Wednesday, April 6, 2016

Ed's House

My grandfather Edward Metzker built his own house in 1948 in Oregon Township, Lucas County, Ohio. The area was once a farm, but the location was within walking distance of his parents’ home, and the rental properties where he lived with my grandmother Vivian and Dad for several years. I don’t know how much of the actual construction of the house my grandfather did, but I expected he did quite a bit of it, working evenings and weekends. He would have hired specialty services, like masonry. It is likely he did the electrical work himself, as he was an electrician.

The exterior of the new house was brick, more brown than red. I say it’s one and a half-stories, because the second floor had lower ceilings with the slanted roof making the space seem smaller. Three was also a full basement. Facing the house from the street, the driveway was on the right (or North side).

Three steps led to a small front porch that had a roof. Upon entering the house itself, there was a small foyer with closets on each side. This opened into a large living room that ran from the doorway to the driveway end of the house. A large picture window faced front, and on the interior wall opposite my grandmother hung a large mirror. A working fireplace, more for show than for heat was in the center of the driveway wall.

The living room led into a dining room with French doors that opened onto a back patio, which also had a full roof. During the summer, screened panels would be retrieved from the basement and create a cozy outdoor room that we always called the “screened in porch.” The dining room and small kitchen were behind the living room. The kitchen was a square room in the back corner with two outside walls. A small table pressed against the driveway wall. It would basically fit four when it was pulled out from the wall, but when being used, made for very little room to maneuver through the kitchen.

In the doorway between the living room and the kitchen was a small hallway that headed back toward the front of the house. In the front was the master bedroom, in the middle was a bathroom and in the back was a second bedroom. The second bedroom was my father’s room until my Uncle Larry was born. At that time, my father moved upstairs.

Opposite the entrance to the first floor bedroom area was a stairway, separated from the first floor by a door. The stairs were narrow and step, and ended on the driveway side of the house. At the top of the stairs to the immediate right was an open room with a closet on one side. From the time could remember, the room had a desk and a combination couch/day bed. When my grandfather first built the house, however, this was the room in which he spent time as a ham radio operator.

On the other side of the stairs was a hallway, taking a person back in the same direction and into a large bedroom. This was my father’s and uncle’s room. While it had a large floor space, it had a low ceiling. There was a half-bath above the first floor bathroom and a narrow section that led to the front of the house. All there was room for in that section was three three-foot high bookcases.
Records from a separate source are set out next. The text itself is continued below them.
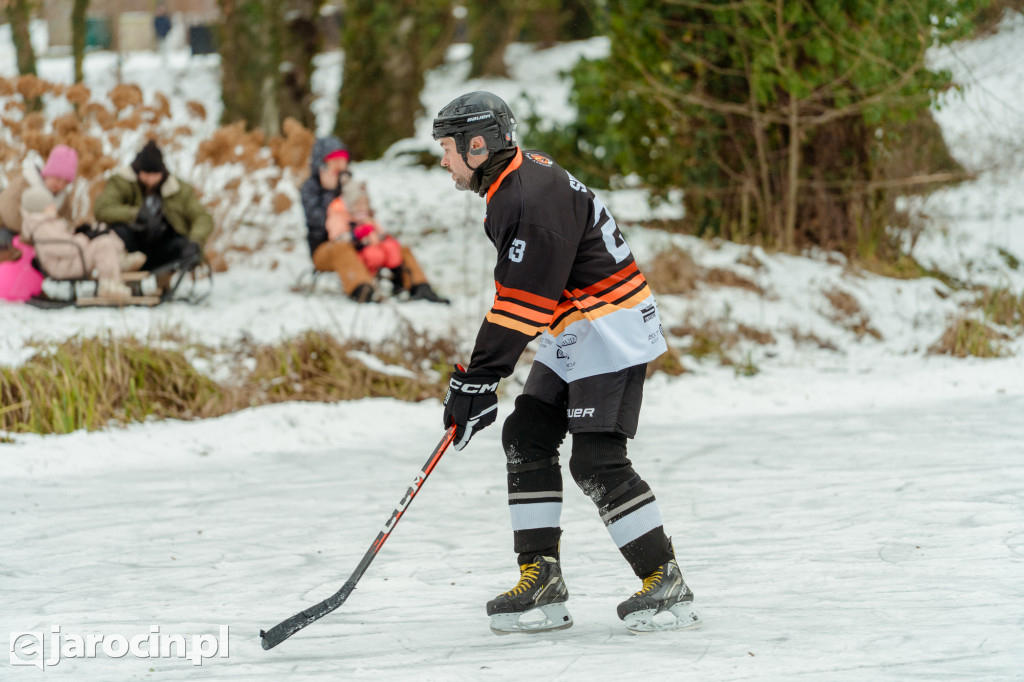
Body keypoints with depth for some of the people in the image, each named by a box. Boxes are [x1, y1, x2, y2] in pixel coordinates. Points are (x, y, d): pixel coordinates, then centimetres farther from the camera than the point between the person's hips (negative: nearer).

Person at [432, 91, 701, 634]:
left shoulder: (536, 198, -23)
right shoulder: (510, 186, 10)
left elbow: (524, 301, -26)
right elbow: (519, 289, 21)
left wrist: (478, 379, -23)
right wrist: (477, 376, 22)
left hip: (611, 330, -11)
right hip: (571, 335, 11)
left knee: (597, 462, -14)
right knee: (525, 438, 5)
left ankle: (666, 585, -6)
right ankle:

The back door was on the driveway side of the house between the kitchen and the living room. When a person entered, the flow led directly down the stairs to the basement and into a large family room. At the far end was a set of built-in cupboards, floor to waist-high. There was also a drawer with a turntable—a built-in record player. These cupboards ran the full length of the room. At each end, a bookcase, facing inward, rose to the ceiling. Opposite the cupboard wall, beside the stairway, was a built-in bar, complete with sink and full-size refrigerator. Above the refrigerator, my grandfather had also built in at least a 20-gallon fish tank (which from the time I could remember until shortly before his death) had tropical fish. When we were children, my brother and I also had 10-gallon tropical fish tanks. Jeff, being older, got his first, and I threw a ruckus to get my own. I started with guppies, but eventually had my own tank. (Later, that tank would house my hamsters.)

There were two other rooms in my grandfather’s basement. The first was a large multi-purpose room that one entered at the bottom of the stairs. It was at the front of the house, and ran the full length. Upon entering, on the left wall was the furnace, on the inside wall was the laundry area—washing machine, dryer, and large tub. There was also a clothes chute. On the opposite wall was my grandfather’s workbench. In the middle of the room was the family pool table. This could be converted to a ping-pong table by covering it with the two halves of the tabletop. Another door opposite the one that led into the multi-purpose room led into a cellar. We always called it the “fruit room.” This is where my grandmother kept her home and purchased canned goods, potatoes, onions, apples, etc. Although it would not have originally, by the time I came along, the room also had a large freezer.

My favorite part of the house was its milk box, a cabinet between the interior and exterior of the house near the back door. On the outside, the milkman could leave his products early in the morning, undisturbed. My grandmother could open from the inside to retrieve the items when she was ready. A latch on the inside was all that locked the milk box. The inside of the box was insulated, and it was about 12 square inches. In later years, they had Charlie’s chips and pretzels delivered, but I don’t recall that these were left in the milk box.

The narrow driveway started in the street and ran beside the entire length of the house to a one-car garage at the back of the property. It was built for smaller cars, but fit either a Cadillac or Lincoln Town Car (my grandfather’s automobiles of choice in his later years). This garage was made of the same brick as the house. From the time I remember, it had an automatic door opener. We operated it from the kitchen, holding the remote near the back window, so that the inside apparatus could read the signal.